Parallel to the rise and fall of symbolic approaches, Dormehl traces the enduring, if marginalized, alternative: connectionism. This approach, inspired by the neural networks of the brain, argued that intelligence emerges from simpler, interconnected units. While overshadowed by GOFAI for decades due to computational constraints and theoretical critiques (like Minsky and Papert’s analysis of perceptrons), connectionism persisted. Its proponents continued refining the concepts of neural networks with multiple layers. The lesson here is that progress is not linear; sidelined ideas can re-emerge triumphantly when the enabling conditions—in this case, vastly more powerful computers and massive datasets—finally align.

Breakthroughs by Accident and the Unpredictability of Progress

Perhaps the most compelling theme in Thinking Machines is that AI’s most transformative breakthroughs often arrived in unexpected ways, solving problems they were not originally designed to address. The eventual triumph of deep learning—a modern incarnation of multi-layered neural networks—exemplifies this. It was not a direct, funded pursuit of general intelligence. Instead, key advances came from researchers applying these models to specific, data-rich domains like image recognition. The 2012 victory of a deep neural network (AlexNet) in the ImageNet competition was a watershed moment, dramatically exceeding expectations and catalyzing the current AI boom.

This pattern repeats throughout the history Dormehl recounts. The pursuit of general human-like intelligence (AGI) repeatedly stalled, while focused applications leveraging statistical power and pattern recognition succeeded spectacularly. Modern AI applications in recommendation systems, language models, and autonomous vehicles are offspring of this pragmatic, engineering-driven thread. Dormehl’s narrative suggests that the field advances not through top-down, conscious design of a mind, but through bottom-up, often accidental, discoveries of what immense computational scale applied to vast data can achieve. This should inform your view of today’s claims: the path to advanced capabilities is likely to be non-linear and unpredictable.

Critical Perspectives: History’s Lessons for Today’s AI Landscape

Evaluating Dormehl’s historical narrative against the current landscape reveals critical lenses for assessment.

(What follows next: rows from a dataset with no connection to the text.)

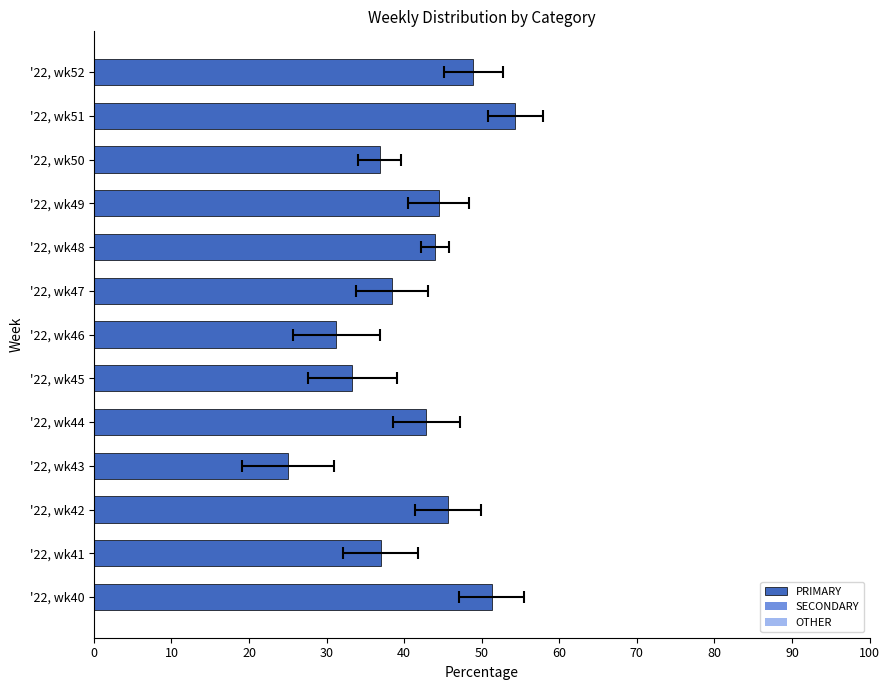

Reading left to right, transcribe all the data shown in this chart.

51.3	37.0	45.7	25.0	42.9	33.3	31.2	38.5	44.0	44.4	36.8	54.3	48.9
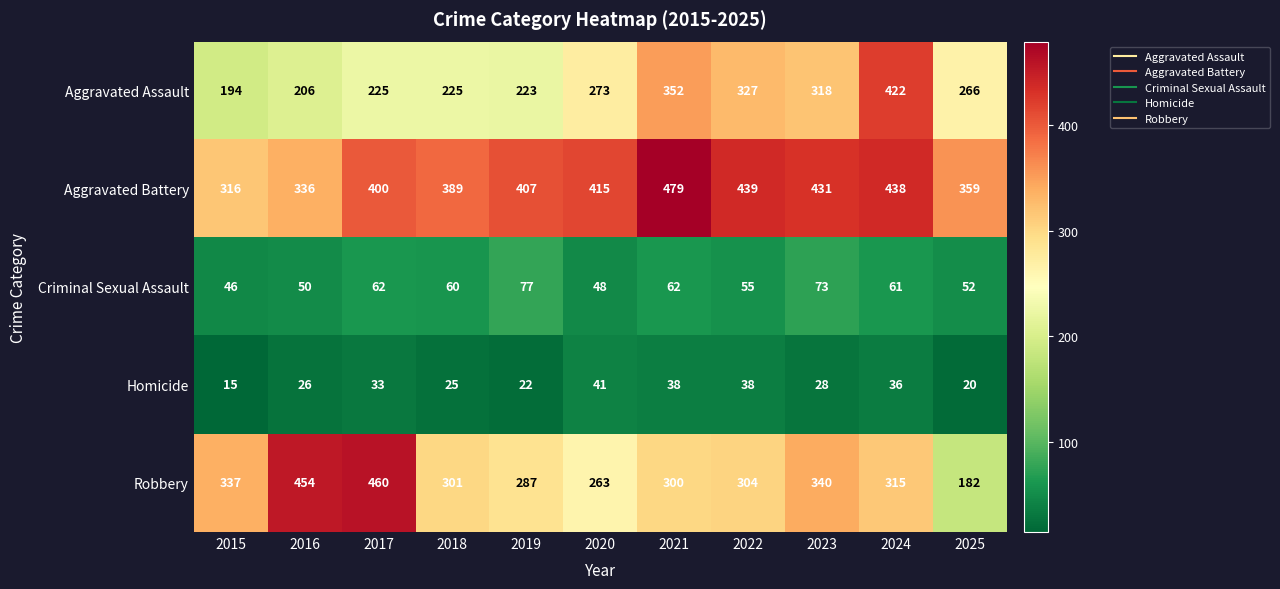

How many data points does each series have?

11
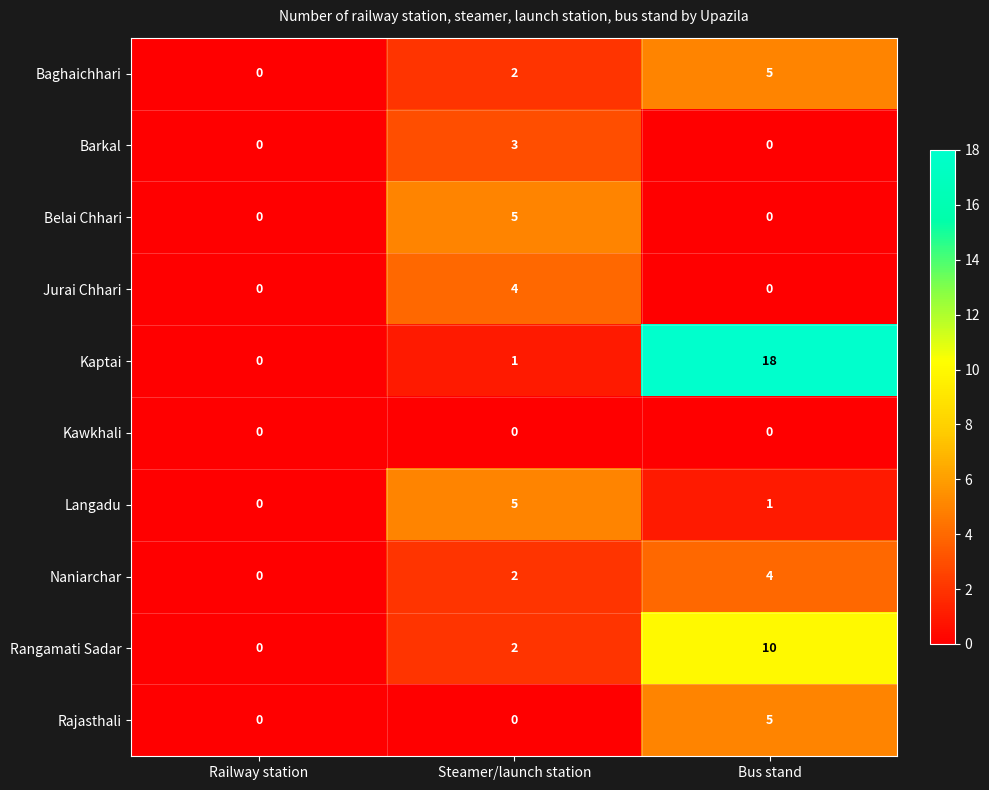

Reading left to right, transcribe all the data shown in this chart.

Baghaichhari: 0	2	5
Barkal: 0	3	0
Belai Chhari: 0	5	0
Jurai Chhari: 0	4	0
Kaptai: 0	1	18
Kawkhali: 0	0	0
Langadu: 0	5	1
Naniarchar: 0	2	4
Rangamati Sadar: 0	2	10
Rajasthali: 0	0	5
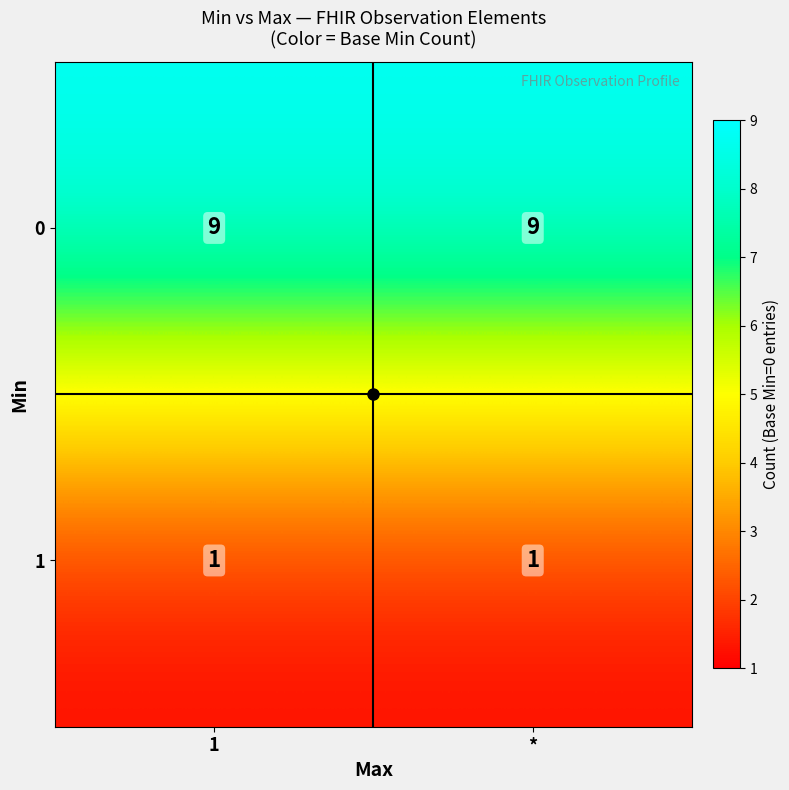

What is the sum of the 0 values at * and 1?

18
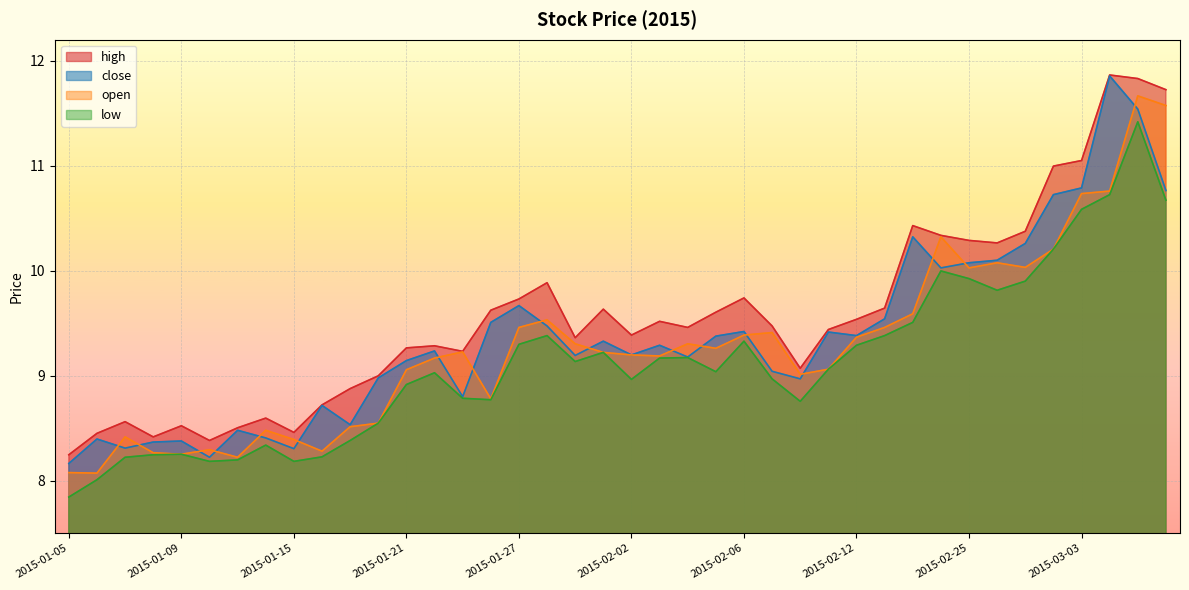

Which series has the widest spread of values?

close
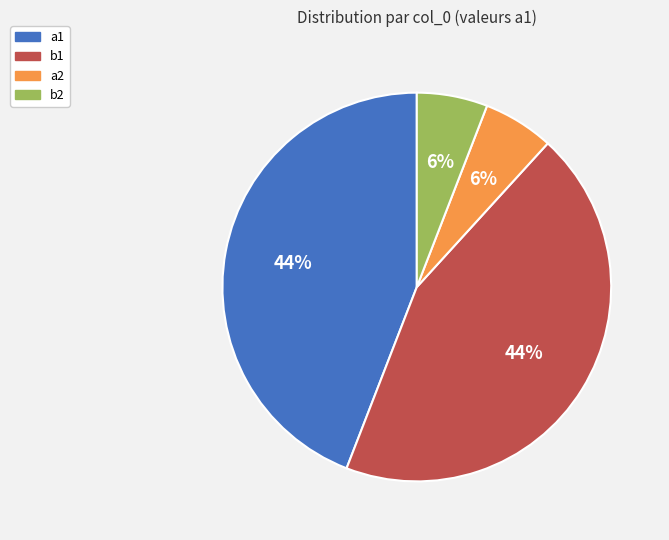

True or false: b2 accounts for 6% of the total.

True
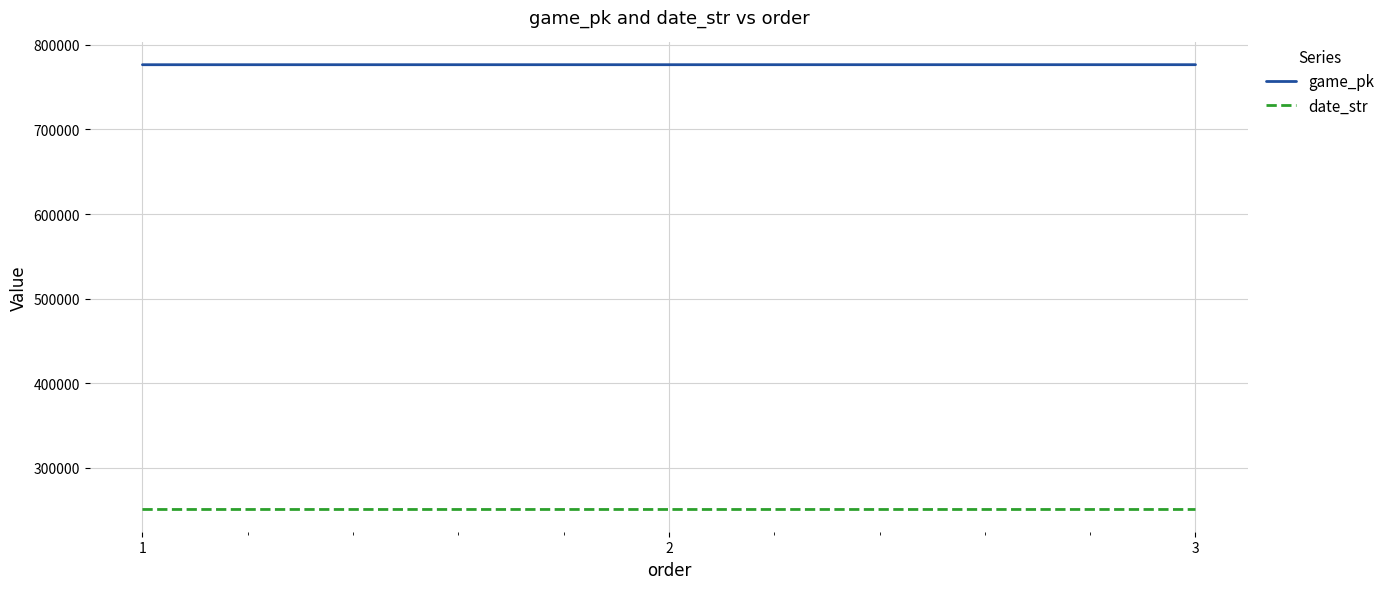

Rank the series by their average value, from lowest to highest.

date_str, game_pk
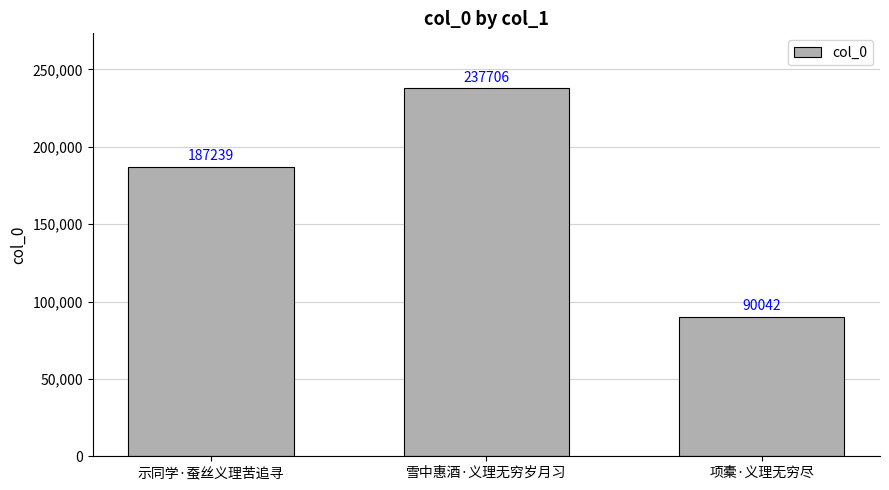

Where is the data nearest to the value 163874?

示同学·蚕丝义理苦追寻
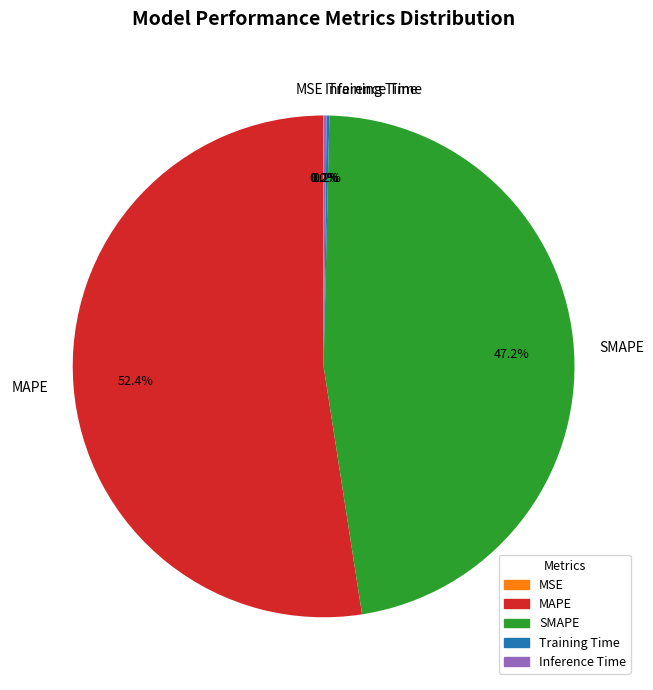

Is it true that MAPE is 52% of the pie?

True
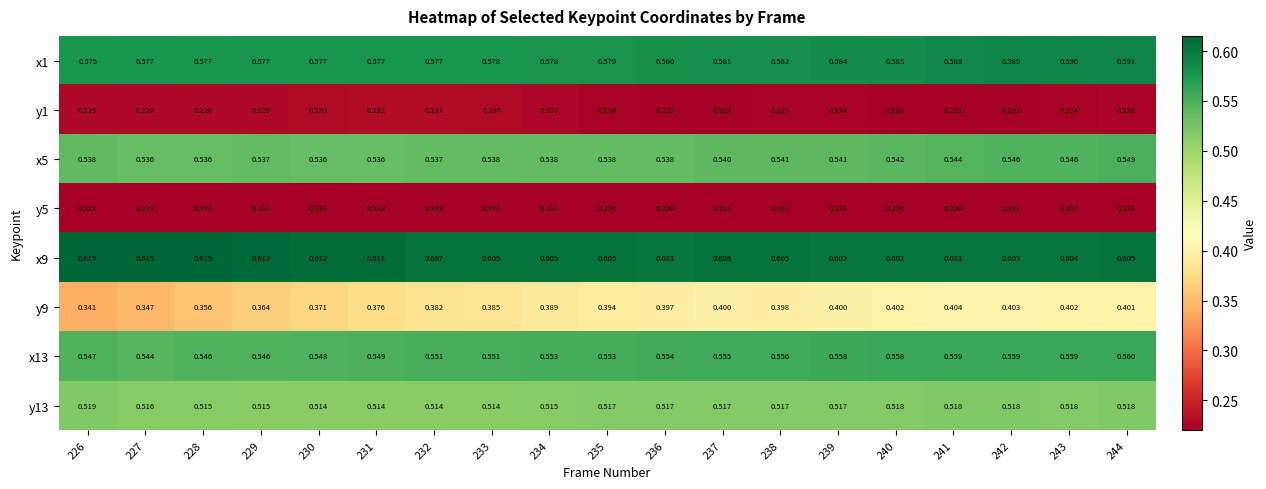

Is the value of y13 at 243 greater than the value of x9 at 237?

No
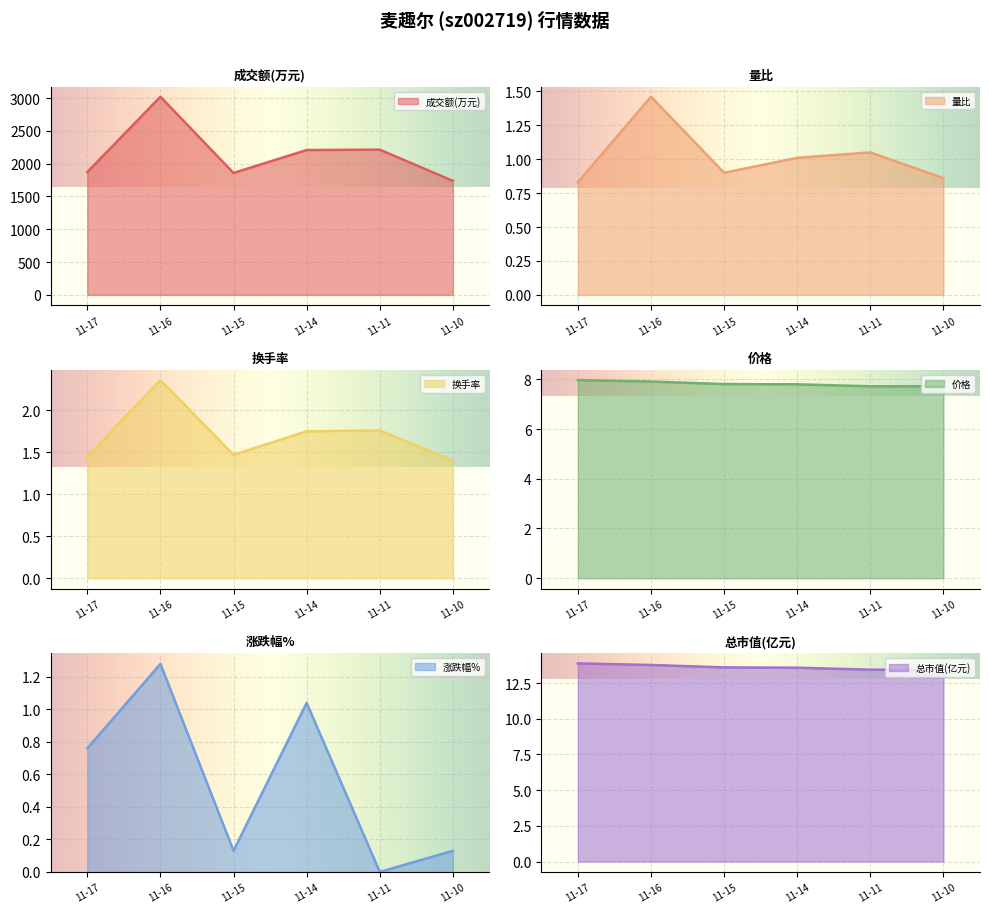

At which label does 成交额(万元) reach its minimum?

11-10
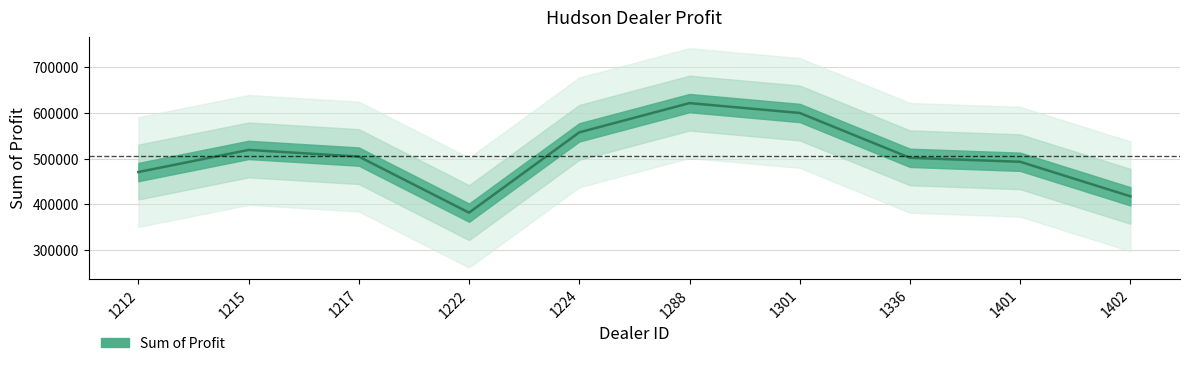

Rank the categories by value from highest to lowest.

1288, 1301, 1224, 1215, 1217, 1336, 1401, 1212, 1402, 1222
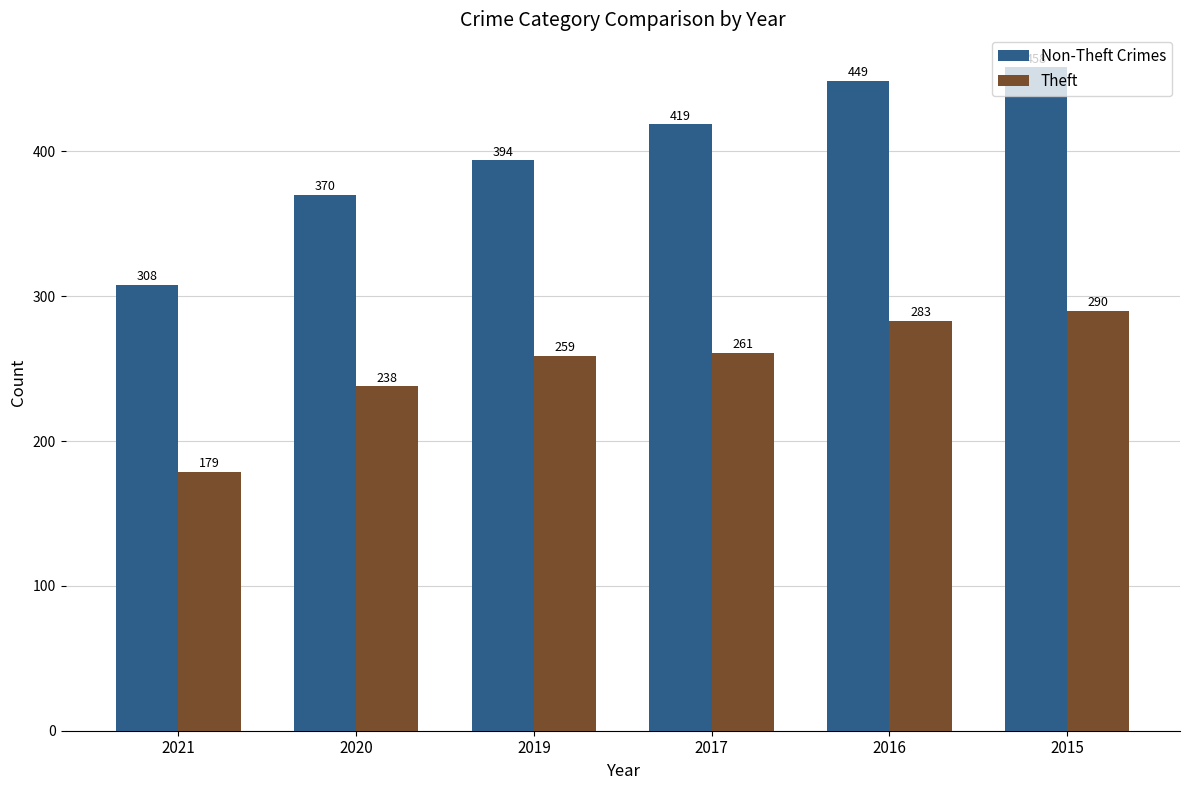

At which category is the sum across all series the highest?

2015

His chronicle of recurring AI hype cycles is a direct warning for evaluating contemporary claims about artificial general intelligence (AGI). Each previous cycle was characterized by experts making confident, timeline-specific predictions about human-level machine intelligence—predictions that consistently proved wildly optimistic. When you encounter similar predictions today, Dormehl’s history urges skepticism toward the timelines while taking seriously the underlying technological momentum.

Furthermore, the book illuminates the persistent mismatch between technological capability and societal adaptation. Each breakthrough phase—from expert systems to deep learning—has triggered debates about societal impact, ethics, and job displacement that the field itself was unprepared to address. The current debates about bias in algorithms, mass surveillance, and economic disruption are not new in kind; they are historical echoes at a larger scale. Dormehl’s work implies that understanding AI’s trajectory requires studying not just algorithms, but the economic, political, and cultural systems that fund, regulate, and are reshaped by them.

Finally, the history of AI winters teaches that progress is fragile and contingent on sustained investment. Winters were caused by a loss of faith when overpromising met underdelivering. The current boom is fueled by unprecedented commercial investment and tangible products. A critical question is whether this creates a more resilient ecosystem or sets the stage for a more catastrophic winter if commercial returns plateau. The lesson is to look for sustainable drivers of progress beyond mere hype.

Summary

• AI progresses in non-linear cycles: The field’s history is a repeated pattern of intense optimism (boom), followed by disillusionment when overpromises meet technical limits (bust/winter), leading eventually to unexpected breakthroughs that reignite progress.
• Breakthroughs are often accidental and applied: Major advances, like deep learning, frequently come from pursuing narrow, practical applications with new tools (e.g., greater compute and data), not from a direct, top-down pursuit of general human-like intelligence.
• Institutional and cultural forces are decisive: Funding, corporate interests, and public perception have repeatedly shaped AI’s direction as much as pure scientific discovery, from the Dartmouth Conference to expert systems to today’s corporate AI labs.
• Hype is a historical constant, and a warning: Grandiose predictions about achieving AGI within specific decades have a perfect track record of being wrong. Historical awareness cultivates healthy skepticism toward absolutist claims about timelines.
• Societal questions lag behind technical ones: Every upswing in AI capability has forced a rushed confrontation with ethical, economic, and philosophical questions. Today’s debates about bias, control, and impact are part of this long-standing pattern.